Julian Kulski (5 December 1892 in Warsaw – 18 August 1976 in Warsaw) was a Polish civil servant, best known for being Mayor of Warsaw during World War II.

During the pre-war period he was a Vice President of Warsaw (1935–1939) under Stefan Starzyński, with whom he actively led a defense of the city during the Invasion of Poland. He was named by German occupation authorities the President after Starzyński was arrested. Kulski accepted this post on the advice of the resistance movement and the Polish Government in Exile and during his tenure actively worked with them against the occupation forces, always remaining loyal to Poland.

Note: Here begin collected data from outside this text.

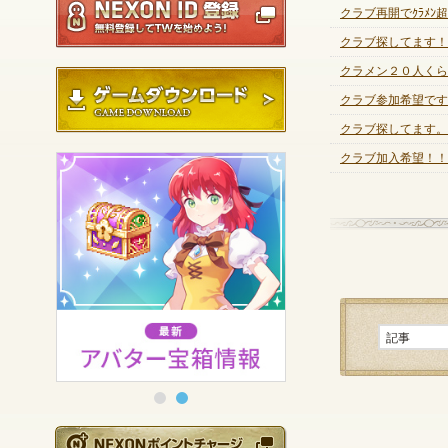
クラブ再開でｸﾗﾒﾝ超
クラブ探してます！
クラメン２０人くら
ゲームダウンロード
クラブ参加希望です
クラブ探してます。
クラブ加入希望！！
NEXONポイントチ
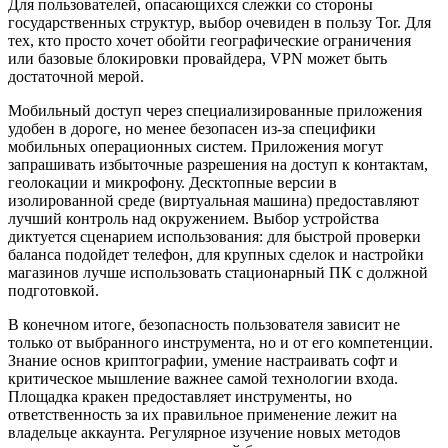
Для пользователей, опасающихся слежки со стороны
государственных структур, выбор очевиден в пользу Tor. Для
тех, кто просто хочет обойти географические ограничения
или базовые блокировки провайдера, VPN может быть
достаточной мерой.
Мобильный доступ через специализированные приложения
удобен в дороге, но менее безопасен из-за специфики
мобильных операционных систем. Приложения могут
запрашивать избыточные разрешения на доступ к контактам,
геолокации и микрофону. Десктопные версии в
изолированной среде (виртуальная машина) предоставляют
лучший контроль над окружением. Выбор устройства
диктуется сценарием использования: для быстрой проверки
баланса подойдет телефон, для крупных сделок и настройки
магазинов лучше использовать стационарный ПК с должной
подготовкой.
В конечном итоге, безопасность пользователя зависит не
только от выбранного инструмента, но и от его компетенции.
Знание основ криптографии, умение настраивать софт и
критическое мышление важнее самой технологии входа.
Площадка кракен предоставляет инструменты, но
ответственность за их правильное применение лежит на
владельце аккаунта. Регулярное изучение новых методов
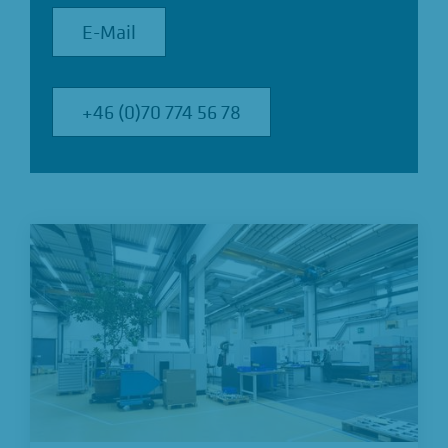
E-Mail
E-Mail
+46 (0)70 774 56 78
+46 (0)70 774 56 78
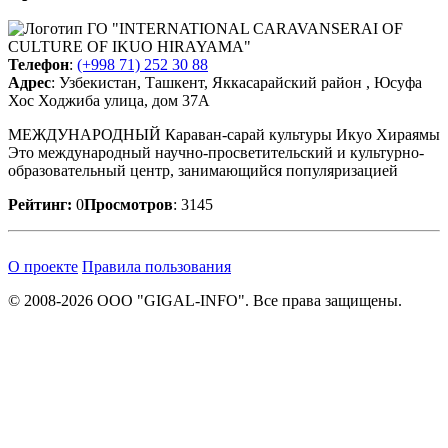
Телефон
:
(+998 71) 252 30 88
Адрес
: Узбекистан, Ташкент, Яккасарайский район , Юсуфа
Хос Ходжиба улица, дом 37А
МЕЖДУНАРОДНЫЙ Караван-сарай культуры Икуо Хираямы
Это международный научно-просветительский и культурно-
образовательный центр, занимающийся популяризацией
Рейтинг:
0
Просмотров
: 3145
О проекте
Правила пользования
© 2008-2026 ООО "GIGAL-INFO". Все права защищены.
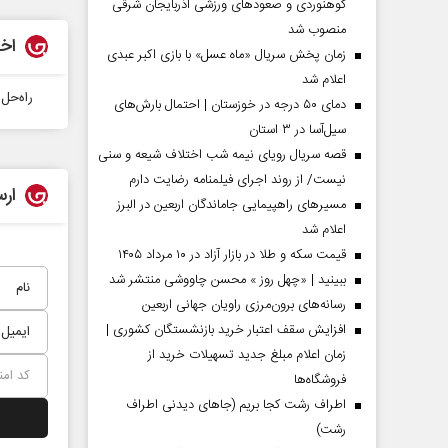
کوهنوردی و صعودهای ورزشی آذربایجان شرقی
منصوب شد
اخب
زمان پخش سریال «ماه عسل» با بازی اکبر عبدی
اعلام شد
راه‌حل
دمای ۵۰ درجه در خوزستان | احتمال بارش‌های
سیل‌آسا در ۳ استان
قصه سریال رویای نیمه شب اختلاف شیعه و سنی
نیست/ از روند اجرای فیلمنامه رضایت دارم
ارس
مسیر‌های راهپیمایی جاماندگان اربعین در البرز
اعلام شد
مردادماه
صفحات نخست روزنامه ها‌ی‌سه‌شنبه ۶ مردادماه
صفحات
قیمت سکه و طلا در بازار آزاد در ۱۰ مرداد ۱۴۰۵
ببینید | «چهل روز » محسن چاووشی منتشر شد
رسانه‌های برون‌مرزی راویان جهانی اربعین
افزایش سقف اعتبار خرید بازنشستگان کشوری |
زمان اعلام مبلغ جدید تسهیلات خرید از
فروشگاه‌ها
اطراف رشت کجا بریم (جاهای دیدنی اطراف
رشت)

In 2025, research by historian Grzegorz Rossoliński-Liebe revealed that Kulski had assisted the German occupiers in registering Jews, controlling their bank accounts, dismissing Jewish employees, introducing antisemitic legislation, registering Jewish forced laborers, establishing a ghetto, levy taxes in the ghetto, and rent Jewish houses, shops, and factories to Germans and Poles. Under the influence of Polish and German businessmen and factory owners, he also pushed to reduce the size of the ghetto, which is why more than 30 percent of the city's population lived in a tiny area covering 2.4 percent of the city's total area.

Before he became a part of the Warsaw municipal government, he served in the Polish Legions in World War I (1914–1917) and the Polish Army (1919–1921). He was also a commander of the People's Militia in Warsaw (1918–1919) and a longtime high-ranking employee of the Ministry of Treasury.

Because of his accomplishment during the war, Kulski remained widely recognized.

His son, Julian Eugeniusz Kulski (1929–2021), was a member of the Polish underground during the war from ages 12 to 15. He published a book and a video about his experiences called Legacy of the White Eagle in 2006. He moved to the US and became a prominent architect.